Location: Oamaru, North Otago, South Island
Oamura is a heritage town which leans heavily on its Victorian-era architecture to ramp up the quirk factor and attract curious tourists.
Oamaru boasts more than 70 buildings on the Heritage New Zealand register and local businesses have embraced the pervasive Victorian atmosphere. The town has recreated itself as New Zealand’s home of steampunk, a theme joyfully adopted by businesses all across town, from a penny-farthing manufacturer to the wool shop, secondhand bookstore, the velvet-laden Victoria Lounge, and even the local playground, which is modelled on a range of oversized steampunk inventions.
The crowning glory of all this merry reinvention is Steampunk HQ, an artist’s interpretation of how Victorian-era inventors might have built a future powered by steam. The result is a vast art space, gallery and ‘experience’, where you could spend an hour or a whole day marvelling at the clever gadgets, machines, sculptures and vehicles, all created from found objects. So much reuse of rust is impressive.
Highlights of Steampunk HQ are many, but here are a few that stuck with me:
- a model ship used in the movie Master and Commander reimagined as, well, a kind of steampunked ship vehicle
- a piano which plays songs in the key of steampunk
- the totally awesome lightshow of The Portal
- a dark tunnel that leads to next-level steampunkery.

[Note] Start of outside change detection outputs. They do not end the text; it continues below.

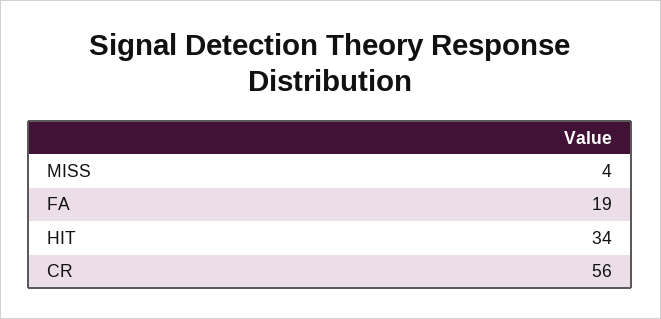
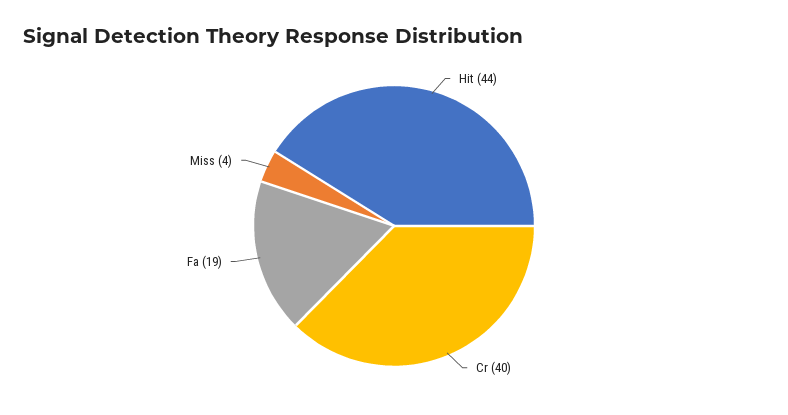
  {
    "MISS": 4,
    "FA": 19,
-   "HIT": 34,
+   "HIT": 44,
-   "CR": 56
+   "CR": 40
  }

Oamaru also has a colony of little blue penguins that gather daily near an old quarry on the edge of town. I half expect that they wear tiny top hats and Victorian vests.

















That place looks so cool.
You would love it, Mon. Lots of vintage stalls to fossick around in. I could have spent an hour in the wool shop 🙂
Good to see the Scottish dance performance at the very end of this series. I’m expecting more of this in Mittigong.